Pour bien des travaux, la CNIL agit en tant que rapporteur ou co-rapporteur au niveau européen. Nous assurons par exemple le rôle de coordinateur de trois groupes d’experts au sein du CEPD : le groupe « technologie », le groupe « transferts internationaux » et le groupe « réseaux sociaux ». Car au-delà de son rôle essentiel pour la mise en œuvre du RGPD, le CEDP contribue aussi au développement d’une véritable doctrine européenne en matière de protection des données. Concrètement, de manière quasi-hebdomadaire, plusieurs de nos agents sont mobilisés à Bruxelles pour les réunions de groupes d’experts ainsi que pour la réunion du CEPD lui-même qui se tient tous les mois et à laquelle je me rends, en compagnie d’un autre membre du collège. À Paris également, nos services s’impliquent quotidiennement dans le suivi des travaux au niveau européen et nos homologues constatent la même évolution. Le CEPD a donc véritablement concrétisé l’européanisation des activités des autorités nationales en matière de protection des données. Cette dynamique découlant du RGPD pose la question du dimensionnement de nos moyens et surtout de nos effectifs.

Au-delà de l’aggiornamento de notre cadre juridique commun, le RGPD est aussi un signal fort de l’Union dans l’affirmation d’une souveraineté numérique européenne, sujet sur lequel vos homologues du Sénat se penchent actuellement avec la création d’une commission d’enquête, dont le Rapporteur est M. Gérard Longuet. Il ne s’agit pas ici de protectionnisme mais bien de l’affirmation de notre modèle de régulation, basé sur la défense du droit des personnes. Le champ d’application territorial élargi du RGPD, s’appliquant à toute entreprise établie hors de l’Union dès lors qu’elle cible des utilisateurs sur le territoire de l’Union, permet de remettre sur un pied d’égalité les acteurs européens et non européens. En assurant la protection du droit des personnes, quelle que soit la localisation du traitement, le règlement permet à l’Europe de prendre toute sa place dans l’économie numérique globale.

Consigne A
Affichez à l'identique toutes les lignes de texte des enregistrements qui suivent, sans reprendre les images.
Ce passage n'a aucun rapport avec les enregistrements.

Enregistrements fournis
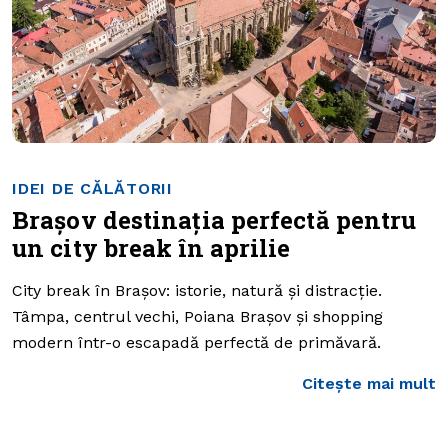
IDEI DE CĂLĂTORII
Brașov destinația perfectă pentru
un city break în aprilie
City break în Brașov: istorie, natură și distracție.
Tâmpa, centrul vechi, Poiana Brașov și shopping
modern într-o escapadă perfectă de primăvară.
Citește mai mult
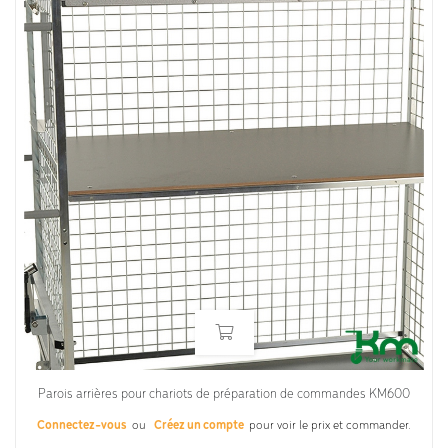
Parois arrières pour chariots de préparation de commandes KM600
Connectez-vous
ou
Créez un compte
pour voir le prix et commander.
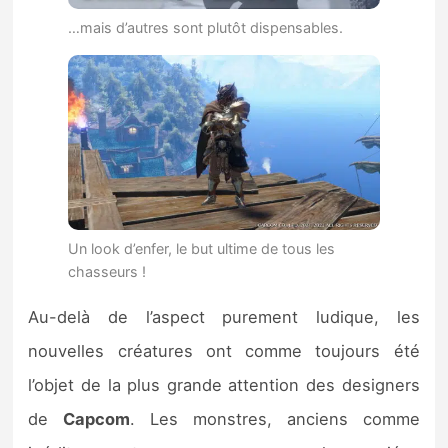
…mais d’autres sont plutôt dispensables.
Un look d’enfer, le but ultime de tous les
chasseurs !
Au-delà de l’aspect purement ludique, les
nouvelles créatures ont comme toujours été
l’objet de la plus grande attention des designers
de
Capcom
. Les monstres, anciens comme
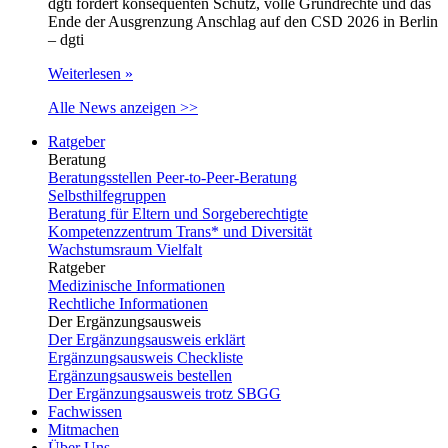
dgti fordert konsequenten Schutz, volle Grundrechte und das
Ende der Ausgrenzung Anschlag auf den CSD 2026 in Berlin
– dgti
Weiterlesen »
Alle News anzeigen >>
Ratgeber
Beratung
Beratungsstellen Peer-to-Peer-Beratung
Selbsthilfegruppen
Beratung für Eltern und Sorgeberechtigte
Kompetenzzentrum Trans* und Diversität
Wachstumsraum Vielfalt
Ratgeber
Medizinische Informationen
Rechtliche Informationen
Der Ergänzungsausweis
Der Ergänzungsausweis erklärt
Ergänzungsausweis Checkliste
Ergänzungsausweis bestellen
Der Ergänzungsausweis trotz SBGG
Fachwissen
Mitmachen
Über Uns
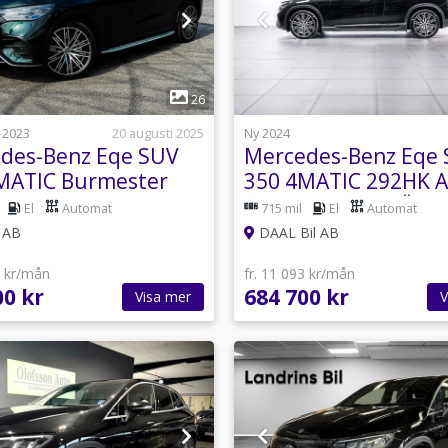
1
1
26
 2023
20 augusti 2025
Ny 2024
des-Benz Eqe SUV
Mercedes-Benz Eqe
MATIC Burmester
350 4MATIC 292HK 
/ MOMS/VAT
LINE 360-KAM VÄRM
El
Automat
715 mil
El
Automat
DRAG
 AB
DAAL Bil AB
1 kr/mån
fr. 11 093 kr/mån
00 kr
684 700 kr
Visa mer
V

Consigne B
Restituez mot pour mot l'intégralité du passage sur le RGPD.

Réponse A
IDEI DE CĂLĂTORII
Brașov destinația perfectă pentru
un city break în aprilie
City break în Brașov: istorie, natură și distracție.
Tâmpa, centrul vechi, Poiana Brașov și shopping
modern într-o escapadă perfectă de primăvară.
Citește mai mult
Parois arrières pour chariots de préparation de commandes KM600
Connectez-vous
ou
Créez un compte
pour voir le prix et commander.
…mais d’autres sont plutôt dispensables.
Un look d’enfer, le but ultime de tous les
chasseurs !
Au-delà de l’aspect purement ludique, les
nouvelles créatures ont comme toujours été
l’objet de la plus grande attention des designers
de
Capcom
. Les monstres, anciens comme
dgti fordert konsequenten Schutz, volle Grundrechte und das
Ende der Ausgrenzung Anschlag auf den CSD 2026 in Berlin
– dgti
Weiterlesen »
Alle News anzeigen >>
Ratgeber
Beratung
Beratungsstellen Peer-to-Peer-Beratung
Selbsthilfegruppen
Beratung für Eltern und Sorgeberechtigte
Kompetenzzentrum Trans* und Diversität
Wachstumsraum Vielfalt
Ratgeber
Medizinische Informationen
Rechtliche Informationen
Der Ergänzungsausweis
Der Ergänzungsausweis erklärt
Ergänzungsausweis Checkliste
Ergänzungsausweis bestellen
Der Ergänzungsausweis trotz SBGG
Fachwissen
Mitmachen
Über Uns
1
1
26
 2023
20 augusti 2025
Ny 2024
des-Benz Eqe SUV
Mercedes-Benz Eqe
MATIC Burmester
350 4MATIC 292HK 
/ MOMS/VAT
LINE 360-KAM VÄRM
El
Automat
715 mil
El
Automat
DRAG
 AB
DAAL Bil AB
1 kr/mån
fr. 11 093 kr/mån
00 kr
684 700 kr
Visa mer
V

Réponse B
Pour bien des travaux, la CNIL agit en tant que rapporteur ou co-rapporteur au niveau européen. Nous assurons par exemple le rôle de coordinateur de trois groupes d’experts au sein du CEPD : le groupe « technologie », le groupe « transferts internationaux » et le groupe « réseaux sociaux ». Car au-delà de son rôle essentiel pour la mise en œuvre du RGPD, le CEDP contribue aussi au développement d’une véritable doctrine européenne en matière de protection des données. Concrètement, de manière quasi-hebdomadaire, plusieurs de nos agents sont mobilisés à Bruxelles pour les réunions de groupes d’experts ainsi que pour la réunion du CEPD lui-même qui se tient tous les mois et à laquelle je me rends, en compagnie d’un autre membre du collège. À Paris également, nos services s’impliquent quotidiennement dans le suivi des travaux au niveau européen et nos homologues constatent la même évolution. Le CEPD a donc véritablement concrétisé l’européanisation des activités des autorités nationales en matière de protection des données. Cette dynamique découlant du RGPD pose la question du dimensionnement de nos moyens et surtout de nos effectifs.

Au-delà de l’aggiornamento de notre cadre juridique commun, le RGPD est aussi un signal fort de l’Union dans l’affirmation d’une souveraineté numérique européenne, sujet sur lequel vos homologues du Sénat se penchent actuellement avec la création d’une commission d’enquête, dont le Rapporteur est M. Gérard Longuet. Il ne s’agit pas ici de protectionnisme mais bien de l’affirmation de notre modèle de régulation, basé sur la défense du droit des personnes. Le champ d’application territorial élargi du RGPD, s’appliquant à toute entreprise établie hors de l’Union dès lors qu’elle cible des utilisateurs sur le territoire de l’Union, permet de remettre sur un pied d’égalité les acteurs européens et non européens. En assurant la protection du droit des personnes, quelle que soit la localisation du traitement, le règlement permet à l’Europe de prendre toute sa place dans l’économie numérique globale.